Ich gehe wie gewohnt zur nächsten Bushaltestelle, steige dort in den Bus, logge mich in das öffentliche Netzwerk ein um dann noch ein bisschen mit meinen Freunden zu schreiben, aber sobald ich den Bus verlasse, bin ich dann wieder offline. Und da sich um diese Zeit allgemein wenig Leute auf dem Weg zum oben gelegenen, ohnehin etwas spärlich genutzten U-Bahnhof machen, bin ich alleine und frei. In dieser schneebedeckten Landschaft.

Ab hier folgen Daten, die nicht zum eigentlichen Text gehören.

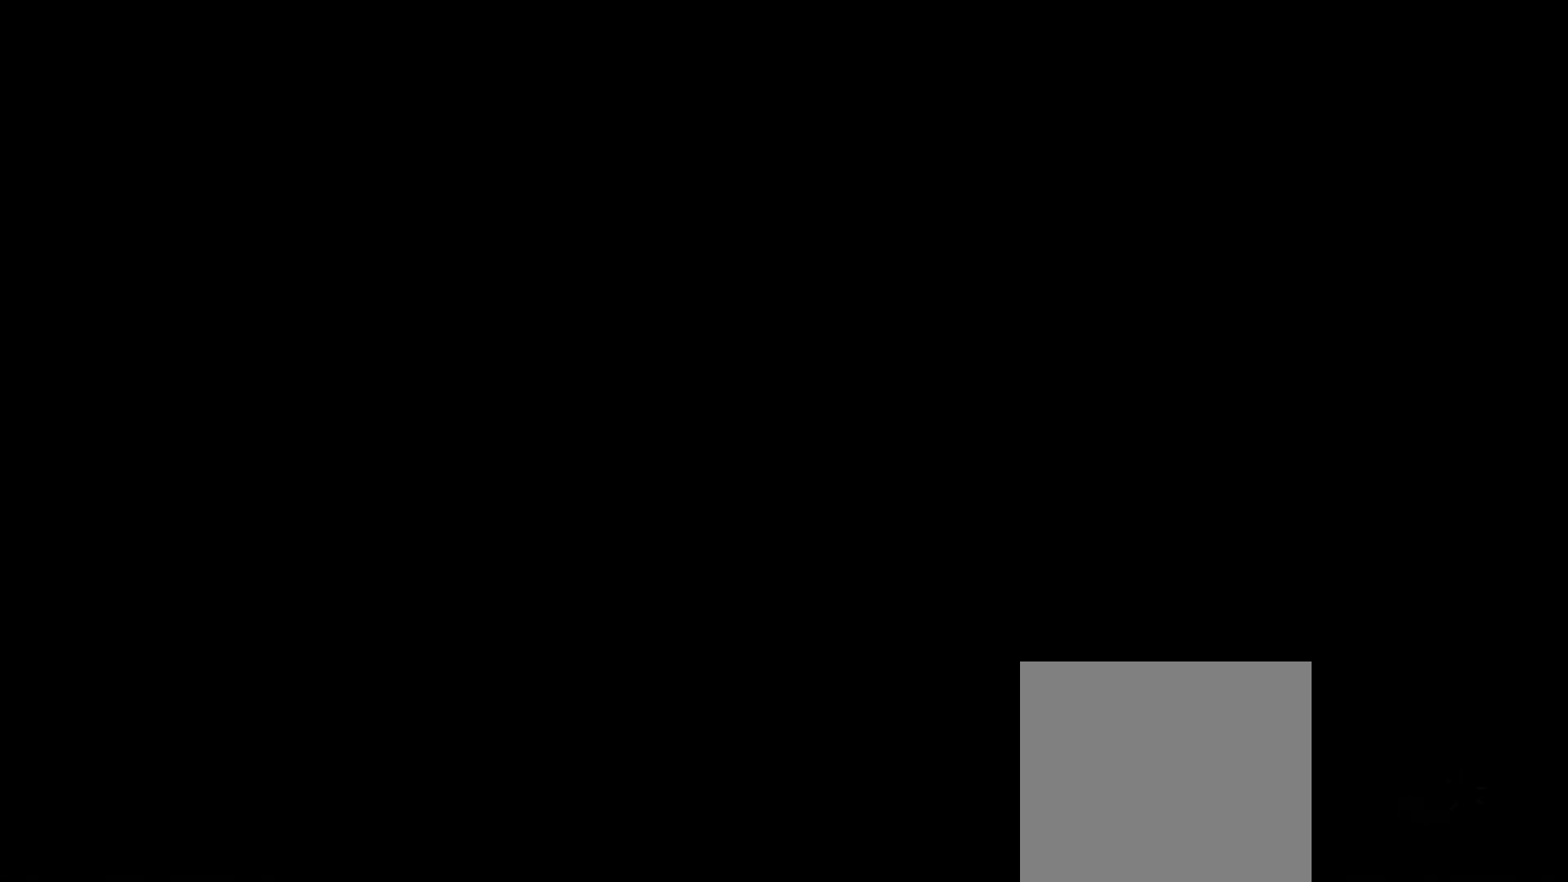
{"buttons": ["R2"], "left_stick": "center", "events": []}
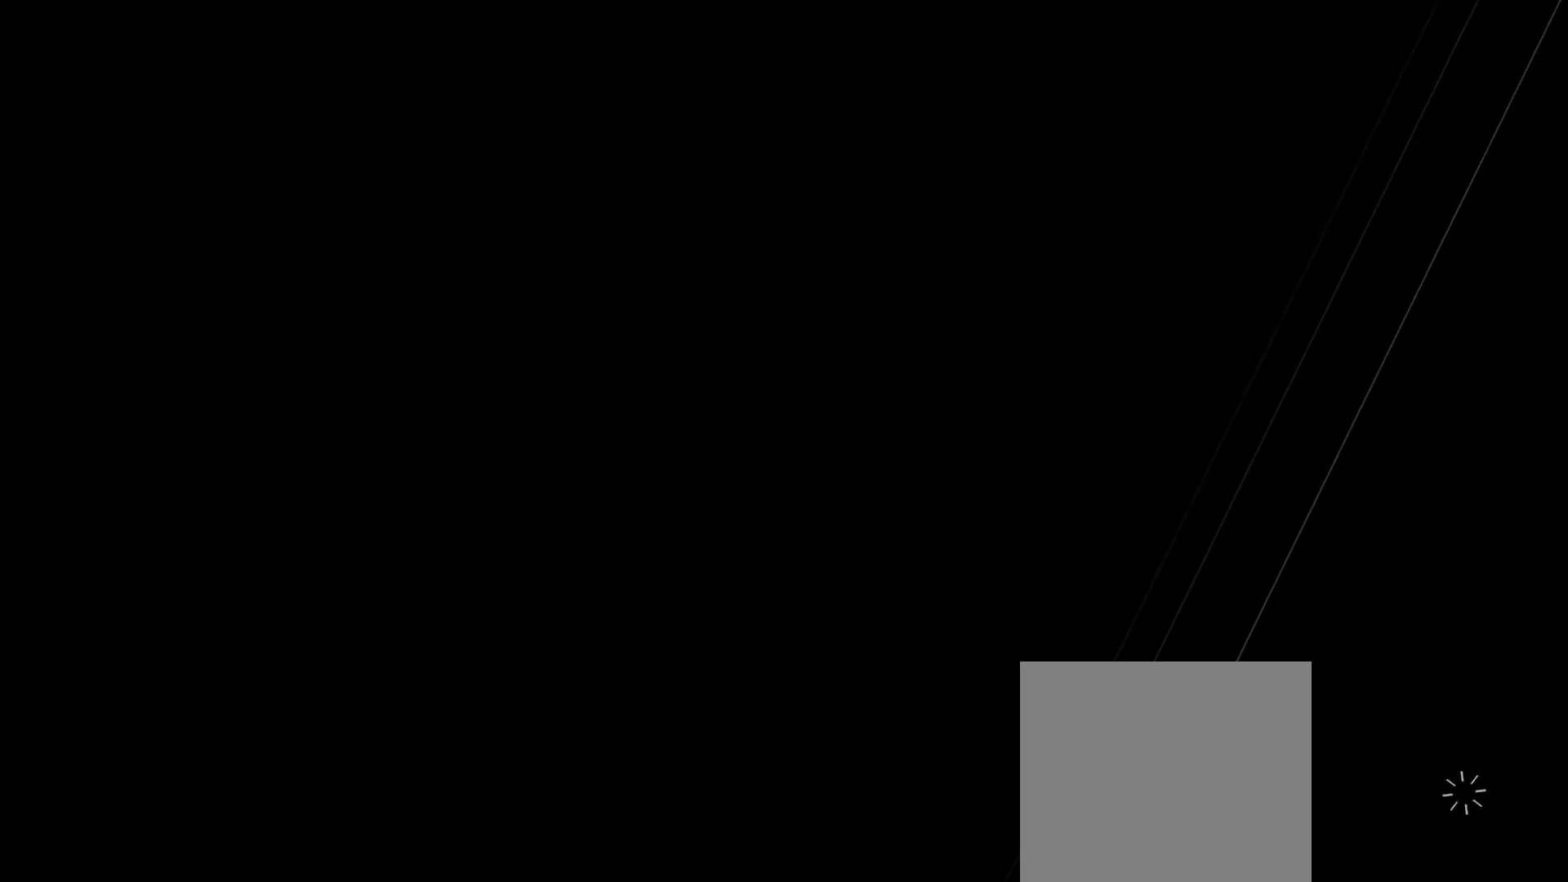
{"buttons": ["R2"], "left_stick": "center", "events": []}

Aus der U-Bahn ausgestiegen sind es auch nur noch 500 Meter bis nach Hause, jedoch ist es dort noch leerer und ich brauche dort um die 10 Minuten.
„Der letzte Winter mit Schnee in Hamburg, was...?"
„Und dein drittletzter Winter als Schüler."
Und es wird mir schwer ums Herz.
Ich weiß nicht, wieso ich diese Monologe führe. Vielleicht der Anblick der schneeweißen Landschaft, die Dunkelheit, die Brise, die alles kalte kälter anfühlen lässt, die Jacke, die mich warmhaltet, oder mein Körper, der sich zusammenzieht, um weniger Angriffsfläche für die kalte Brise zu bieten und dass sich niemand sonst sich auf diesem fünfhundert-Meter langem Weg befindet, lassen die bei mir einfach die Gedanken schweifen. Oder vielleicht liegt es daran, dass man sich in diesem Alter allgemein mehr Gedanken macht...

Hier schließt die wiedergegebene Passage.